Investments in port development

Expansion of container terminals by APMT and RWG Container Terminals APM Terminals and Rotterdam World Gateway (RWG) have announced plans to expand their terminals in the Princess Amaliahaven in 2023. The APMT expansion covers a site of some 47.5 hectares, including a deep-sea quay with a total length of one kilometre. It will add about two million TEUs in terminal capacity. The completion of the quay is planned for the second half of 2024. At RWG, the expansion involves about 45 hectares of terminal land and 920 metres of quay wall, increasing RWG’s capacity by 1.8 million TEUs in phases. Both terminals will be prepared for the use of shore power and will operate in carbon-neutral ways.

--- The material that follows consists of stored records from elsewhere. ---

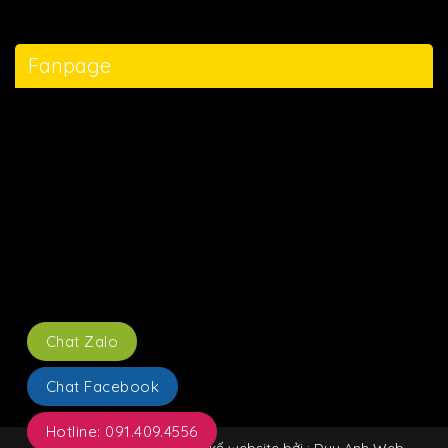
Fanpage
Chat Zalo
Chat Facebook
Hotline: 091.409.4556
Copyright © 2021 : Thiết kế website bởi : Duy Anh Web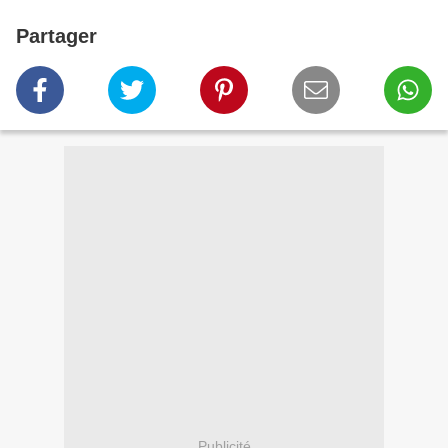
Partager
Publicité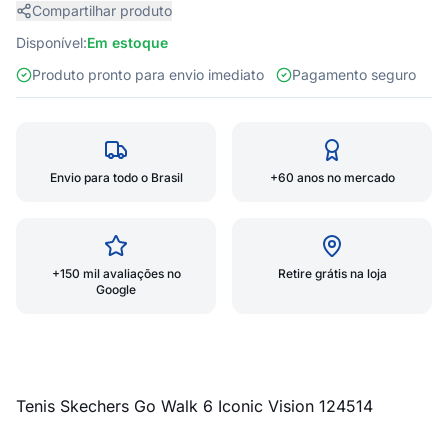
Compartilhar produto
Disponível:
Em estoque
Produto pronto para envio imediato
Pagamento seguro
Envio para todo o Brasil
+60 anos no mercado
+150 mil avaliações no
Retire grátis na loja
Google
Tenis Skechers Go Walk 6 Iconic Vision 124514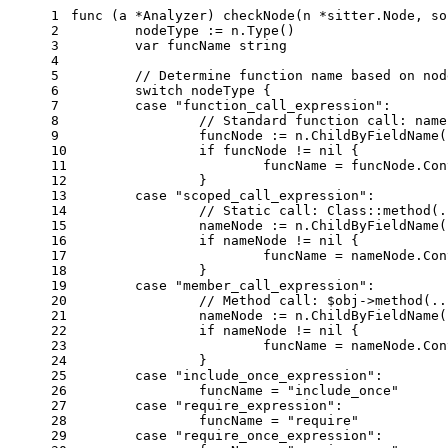
1
func
(a *Analyzer)
 checkNode(n *sitter.Node, so
2
	nodeType := n.Type()
3
var
 funcName 
string
4
5
// Determine function name based on nod
6
switch
 nodeType {
7
case
"function_call_expression"
:
8
// Standard function call: name
9
		funcNode := n.ChildByFieldName(
10
if
 funcNode != 
nil
 {
11
			funcName = funcNode.Co
12
		}
13
case
"scoped_call_expression"
:
14
// Static call: Class::method(.
15
		nameNode := n.ChildByFieldName(
16
if
 nameNode != 
nil
 {
17
			funcName = nameNode.Co
18
		}
19
case
"member_call_expression"
:
20
// Method call: $obj->method(..
21
		nameNode := n.ChildByFieldName(
22
if
 nameNode != 
nil
 {
23
			funcName = nameNode.Co
24
		}
25
case
"include_once_expression"
:
26
		funcName = 
"include_once"
27
case
"require_expression"
:
28
		funcName = 
"require"
29
case
"require_once_expression"
: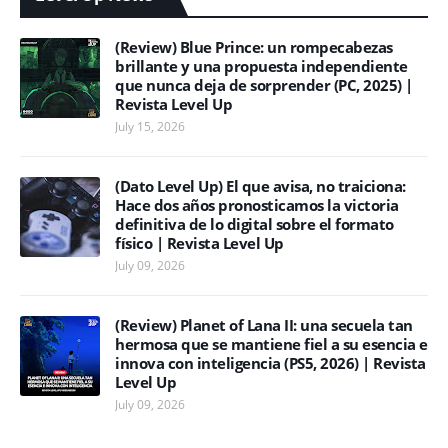
(Review) Blue Prince: un rompecabezas
brillante y una propuesta independiente
que nunca deja de sorprender (PC, 2025) |
Revista Level Up
July 15, 2026
(Dato Level Up) El que avisa, no traiciona:
Hace dos años pronosticamos la victoria
definitiva de lo digital sobre el formato
físico | Revista Level Up
July 09, 2026
(Review) Planet of Lana II: una secuela tan
hermosa que se mantiene fiel a su esencia e
innova con inteligencia (PS5, 2026) | Revista
Level Up
July 09, 2026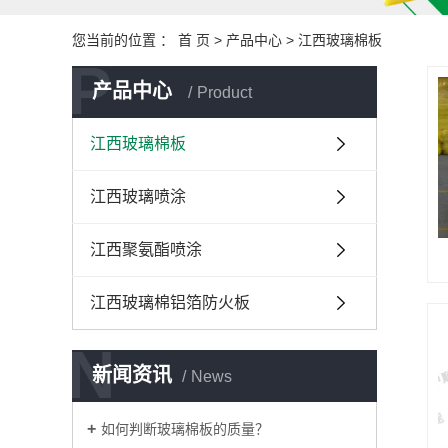
您当前的位置 ：
首 页
>
产品中心
>
江西玻璃棉板
P
产品中心
Product
江西玻璃棉板
江西玻璃喷涂
江西聚氨酯喷涂
江西玻璃棉铝箔防火板
N
新闻资讯
News
如何判断玻璃棉板的质量？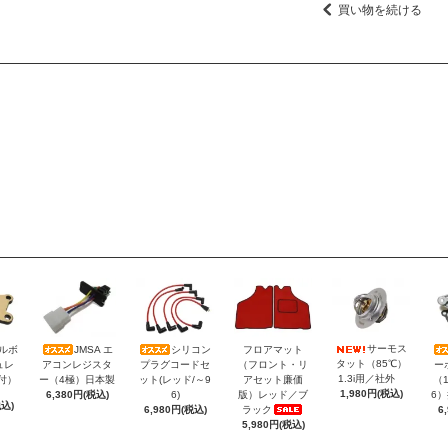
買い物を続ける
サーモス
トルボ
JMSA エ
シリコン
フロアマット
タット（85℃）
ュレ
アコンレジスタ
プラグコードセ
（フロント・リ
ー
1.3i用／社外
付）
ー（4極）日本製
ット(レッド/～9
アセット廉価
（1
1,980円(税込)
6,380円(税込)
6)
版）レッド／ブ
6
税込)
6,980円(税込)
ラック
6
5,980円(税込)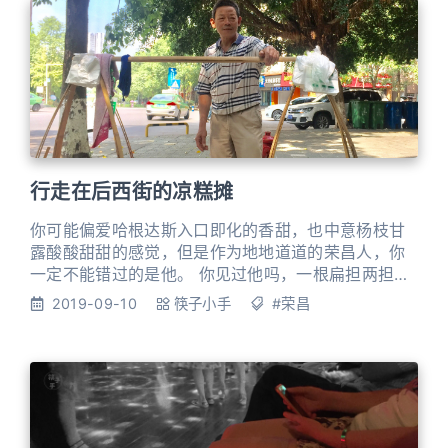
区的方言较复杂，但基本可以分为五种。虽然手手是
土生土长的荣昌人，但也
行走在后西街的凉糕摊
你可能偏爱哈根达斯入口即化的香甜，也中意杨枝甘
露酸酸甜甜的感觉，但是作为地地道道的荣昌人，你
一定不能错过的是他。 你见过他吗，一根扁担两担凉
糕，走街串巷眯眯笑。他用四十年见证着荣昌城，他
2019-09-10
筷子小手
#荣昌
用两只脚丈量了北门到后西街有多少块青石板，他住
在拆建的安置房，他说他是老荣昌人。你或许叫不出
他的名字，但你一定知道在荣昌，有一个卖了很多年
凉糕的人，后西街北门大街上都是他的出没地。在
2018年之前，他甚至不接受微信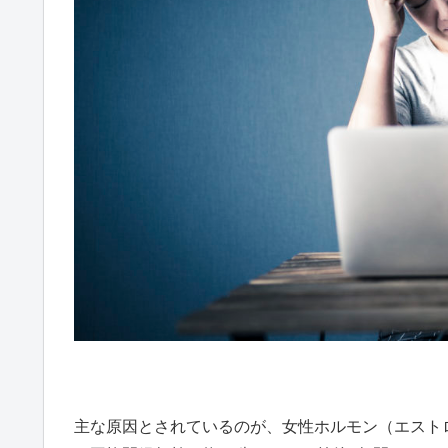
主な原因とされているのが、女性ホルモン（エスト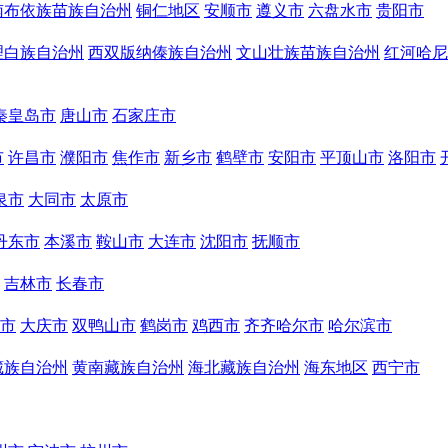
南布依族苗族自治州
铜仁地区
安顺市
遵义市
六盘水市
贵阳市
理白族自治州
西双版纳傣族自治州
文山壮族苗族自治州
红河哈尼
秦皇岛市
唐山市
石家庄市
市
许昌市
濮阳市
焦作市
新乡市
鹤壁市
安阳市
平顶山市
洛阳市
泉市
大同市
太原市
丹东市
本溪市
鞍山市
大连市
沈阳市
抚顺市
吉林市
长春市
市
大庆市
双鸭山市
鹤岗市
鸡西市
齐齐哈尔市
哈尔滨市
藏族自治州
黄南藏族自治州
海北藏族自治州
海东地区
西宁市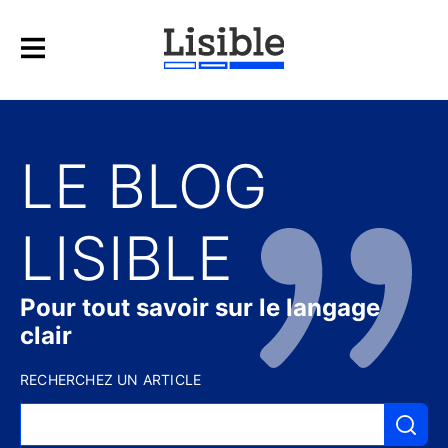
LE BLOG
LISIBLE
Pour tout savoir sur le langage
clair
RECHERCHEZ UN ARTICLE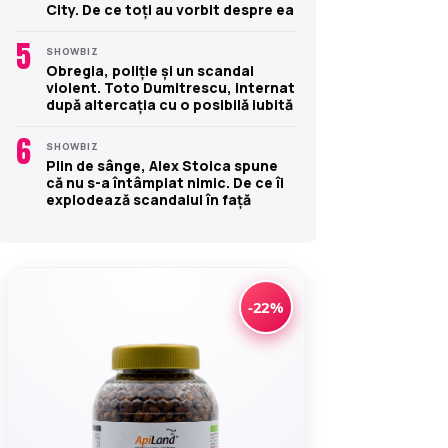
City. De ce toți au vorbit despre ea
5
SHOWBIZ
Obregia, poliție și un scandal
violent. Toto Dumitrescu, internat
după altercația cu o posibilă iubită
6
SHOWBIZ
Plin de sânge, Alex Stoica spune
că nu s-a întâmplat nimic. De ce îi
explodează scandalul în față
-22%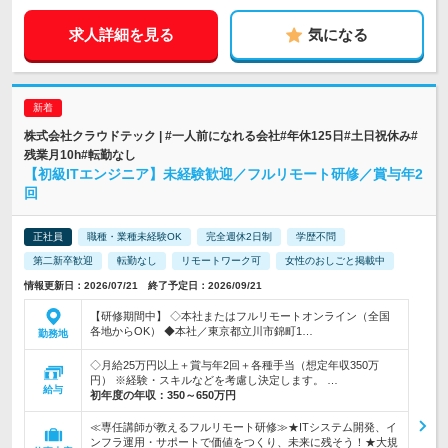
求人詳細を見る
気になる
株式会社クラウドテック | #一人前になれる会社#年休125日#土日祝休み#
残業月10h#転勤なし
【初級ITエンジニア】未経験歓迎／フルリモート研修／賞与年2
回
正社員
職種・業種未経験OK
完全週休2日制
学歴不問
第二新卒歓迎
転勤なし
リモートワーク可
女性のおしごと掲載中
情報更新日：2026/07/21 終了予定日：2026/09/21
【研修期間中】 ◇本社またはフルリモートオンライン（全国
各地からOK） ◆本社／東京都立川市錦町1…
勤務地
◇月給25万円以上＋賞与年2回＋各種手当（想定年収350万
円） ※経験・スキルなどを考慮し決定します。 …
給与
初年度の年収：
350～650万円
≪専任講師が教えるフルリモート研修≫★ITシステム開発、イ
ンフラ運用・サポートで価値をつくり、未来に残そう！★大規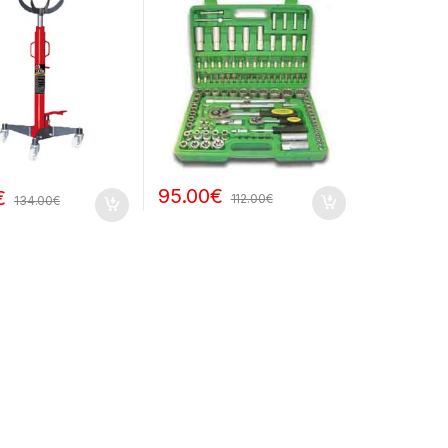
95.00
€
€
112.00
€
134.00
€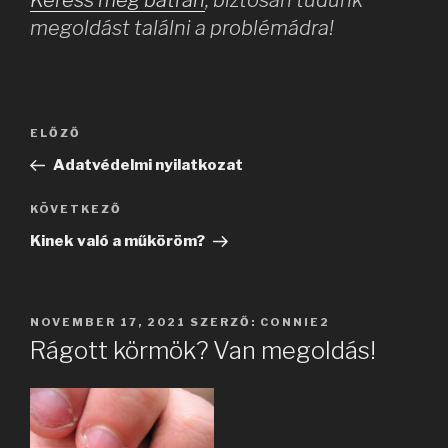
megoldást találni a problémádra!
Bejegyzés
Korábbi
ELŐZŐ
navigáció
bejegyzés
Adatvédelmi nyilatkozat
Következő
KÖVETKEZŐ
bejegyzés
Kinek való a műköröm?
BEKÜLDVE:
NOVEMBER 17, 2021
SZERZŐ:
CONNIE2
Rágott körmök? Van megoldás!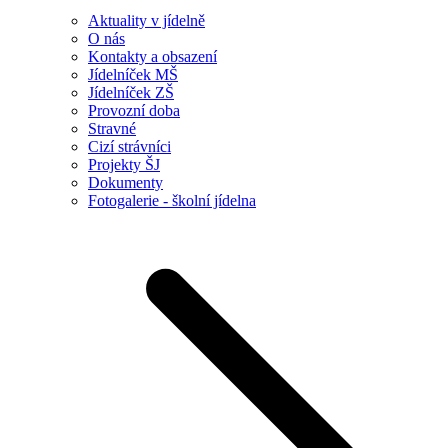
Aktuality v jídelně
O nás
Kontakty a obsazení
Jídelníček MŠ
Jídelníček ZŠ
Provozní doba
Stravné
Cizí strávníci
Projekty ŠJ
Dokumenty
Fotogalerie - školní jídelna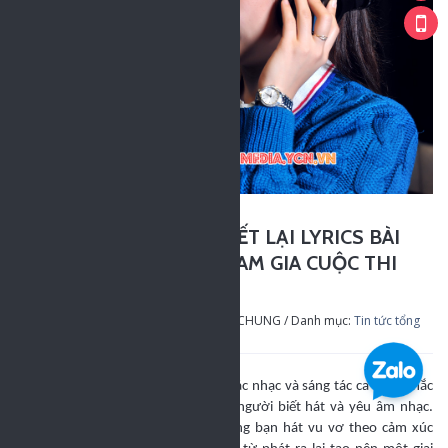
DỊCH VỤ VIẾT LẠI LYRICS BÀI
17
HÁT ĐỂ THAM GIA CUỘC THI
TH 09
PARODY
Đăng bởi: THÀNH CHUNG / Danh mục:
Tin tức tổng
hợp
Khi muốn sáng tác nhạc và sáng tác ca khúc chắc
hẳn bạn phải là người biết hát và yêu âm nhạc.
Đôi khi ngẫu hứng bạn hát vu vơ theo cảm xúc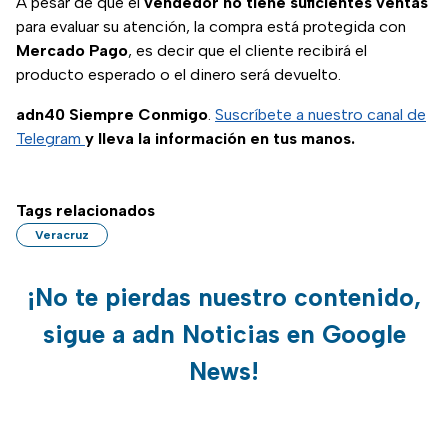
A pesar de que el
vendedor no tiene suficientes ventas
para evaluar su atención, la compra está protegida con
Mercado Pago
, es decir que el cliente recibirá el
producto esperado o el dinero será devuelto.
adn40 Siempre Conmigo
.
Suscríbete a nuestro canal de
Telegram
y lleva la información en tus manos.
Tags relacionados
Veracruz
¡No te pierdas nuestro contenido,
sigue a adn Noticias en Google
News!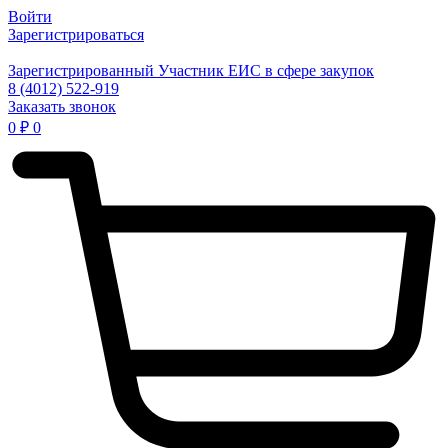
Войти
Зарегистрироваться
Зарегистрированный Участник ЕИС в сфере закупок
8 (4012) 522-919
Заказать звонок
0
₽
0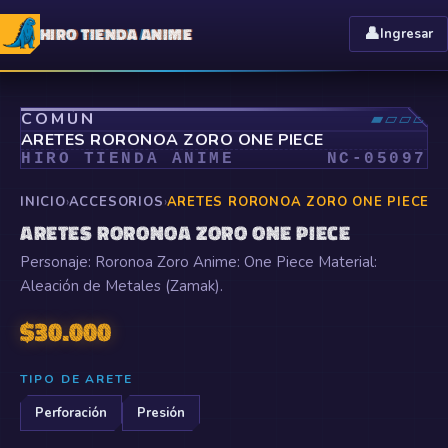
HIRO TIENDA ANIME
👤
Ingresar
⤢
COMÚN
▰▱▱▱
ARETES RORONOA ZORO ONE PIECE
HIRO TIENDA ANIME
NC-
05097
INICIO
›
ACCESORIOS
›
ARETES RORONOA ZORO ONE PIECE
ARETES RORONOA ZORO ONE PIECE
Personaje: Roronoa Zoro Anime: One Piece Material:
Aleación de Metales (Zamak).
$
30.000
TIPO DE ARETE
Perforación
Presión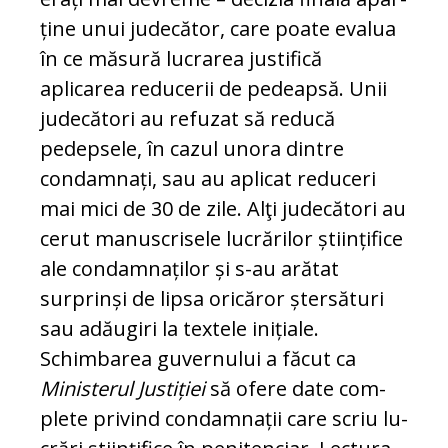
ține unui judecător, care poate evalua
în ce măsură lucrarea justifică
aplicarea re­du­cerii de pedeapsă. Unii
judecători au re­fu­zat să reducă
pedepsele, în cazul unora din­tre
condamnați, sau au aplicat reduceri
mai mici de 30 de zile. Alţi judecători au
cerut manuscrisele lucrărilor științifice
ale condamnaților și s-au arătat
surprinși de lip­sa oricăror ștersături
sau adăugiri la tex­tele inițiale.
Schimbarea guvernului a fă­cut ca
Ministerul Justiției
să ofere date com­
plete privind condamnații care scriu lu­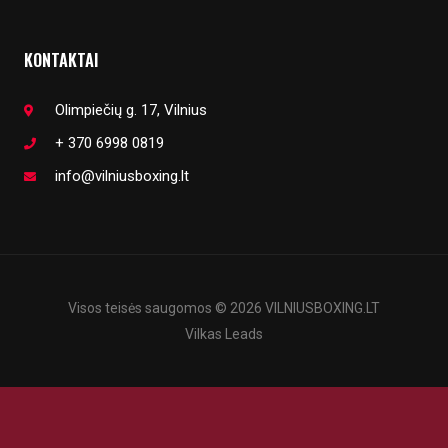
KONTAKTAI
Olimpiečių g. 17, Vilnius
+ 370 6998 0819
info@vilniusboxing.lt
Visos teisės saugomos © 2026 VILNIUSBOXING.LT
Vilkas Leads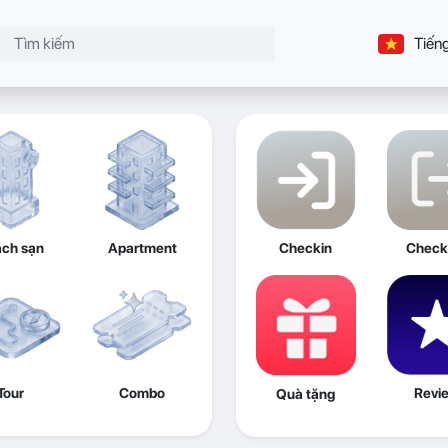
Tiếng
ch sạn
Apartment
Checkin
Check
Tour
Combo
Revi
Quà tặng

Container Exchange Route (CER)

The CER went into operation in late 2023. The 17-kilometre closed road network currently connects the container terminals of Rotterdam World Gateway (RWG), the Delta terminal of Hutchison Ports ECT Rotterdam (ECT), the terminals and depots of QTerminals Kramer Rotterdam (KDD, RCT and DCS) and the State Inspection Terminal of the Customs Authority. The CER is making a major contribution to security, integrity, efficiency and sustainability in the Port of Rotterdam.

Nextlogic operational

After an intensive pilot phase, the green light was given for Nextlogic in January 2023. Nextlogic will allow for the faster handling of inland container vessels and the optimal utilisation of quays. Several parties were scaled up last year, resulting in 1 million container moves being processed and time spent in the port falling by over 20%.

Widening of the Yangtzekanaal

In the years to come, more and increasingly larger container vessels will pass through the Yangtzekanaal to the Maasvlakte terminals. To provide more space for the current vessels and also to allow the ever-larger vessels to pass each other properly, the navigable channel of the Yangtze Canal will be widened along its entire length in the years ahead. The project consists of three subprojects. The first subproject began in September 2023 and it involves the construction of 500 metres of quay immediately alongside the entrance to the port of Rotterdam. Berths, including shore power, are being established at this quay for twelve tugs. Completion and commissioning are planned for early 2025.


Against the backdrop of geopolitical developments and upcoming elections in several countries, 2024 is also expected to be an unpredictable year. It is all the more important in these turbulent times for the port to maintain a steady course and to implement plans that will further the transition. Construction work will begin on Porthos in 2024 and the development of the second conversion facility will continue. Investment decisions are expected for hydrogen plants, bio-refineries, the Maasvlakte-Zuid rail yard and the Princess Alexia Viaduct on the Maasvlakte. Furthermore, new steps are being taken to establish shore power facilities for cruise vessels, container vessels and RoRo vessels, among others. Work will also continue in 2024 on the deployment and availability of new, renewable fuels, and investments will be made in charging infrastructure for electric trucks to meet the expected demand for sustainable road transportation.